Records from a dataset:
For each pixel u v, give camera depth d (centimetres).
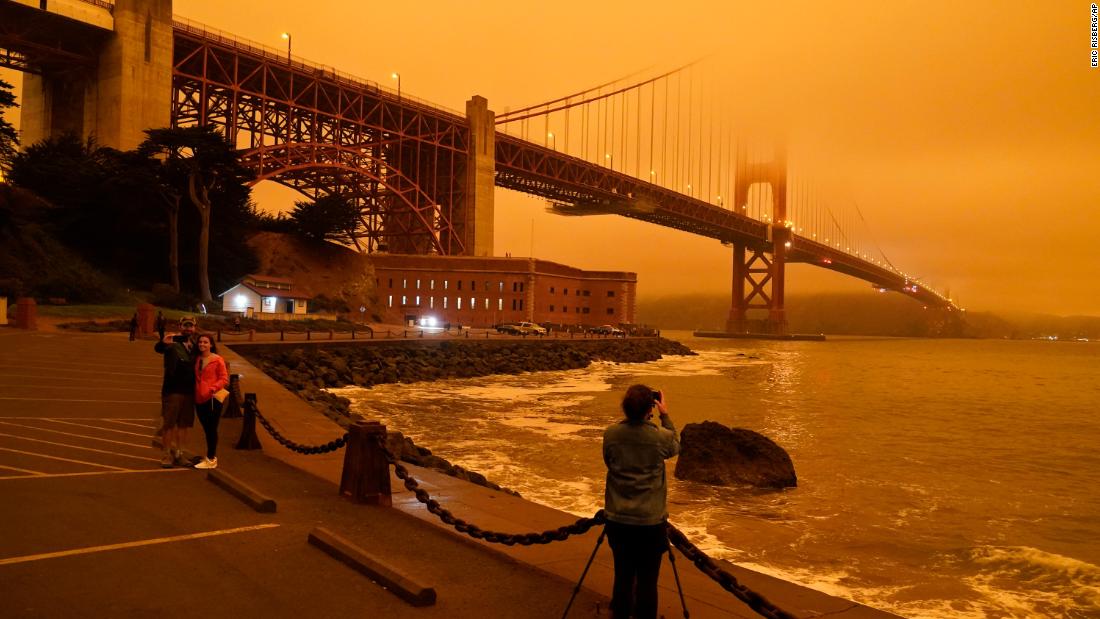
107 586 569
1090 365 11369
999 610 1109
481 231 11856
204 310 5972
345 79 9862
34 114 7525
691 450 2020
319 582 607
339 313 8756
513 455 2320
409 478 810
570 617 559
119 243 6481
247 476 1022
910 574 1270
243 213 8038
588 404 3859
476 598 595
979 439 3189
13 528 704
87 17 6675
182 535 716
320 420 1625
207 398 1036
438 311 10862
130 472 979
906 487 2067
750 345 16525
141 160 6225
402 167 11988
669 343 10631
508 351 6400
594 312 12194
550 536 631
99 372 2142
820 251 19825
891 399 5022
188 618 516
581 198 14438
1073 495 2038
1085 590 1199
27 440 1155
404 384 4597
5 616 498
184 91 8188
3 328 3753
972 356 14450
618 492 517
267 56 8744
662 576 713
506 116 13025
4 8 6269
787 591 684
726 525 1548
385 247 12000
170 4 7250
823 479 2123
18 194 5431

EXERCISE OBJECTIVE
Given the records above, reproduce precisely and only the lines between the line holding "34 114 7525" and the line holding "402 167 11988", inclusive.

TASK RESPONSE
34 114 7525
691 450 2020
319 582 607
339 313 8756
513 455 2320
409 478 810
570 617 559
119 243 6481
247 476 1022
910 574 1270
243 213 8038
588 404 3859
476 598 595
979 439 3189
13 528 704
87 17 6675
182 535 716
320 420 1625
207 398 1036
438 311 10862
130 472 979
906 487 2067
750 345 16525
141 160 6225
402 167 11988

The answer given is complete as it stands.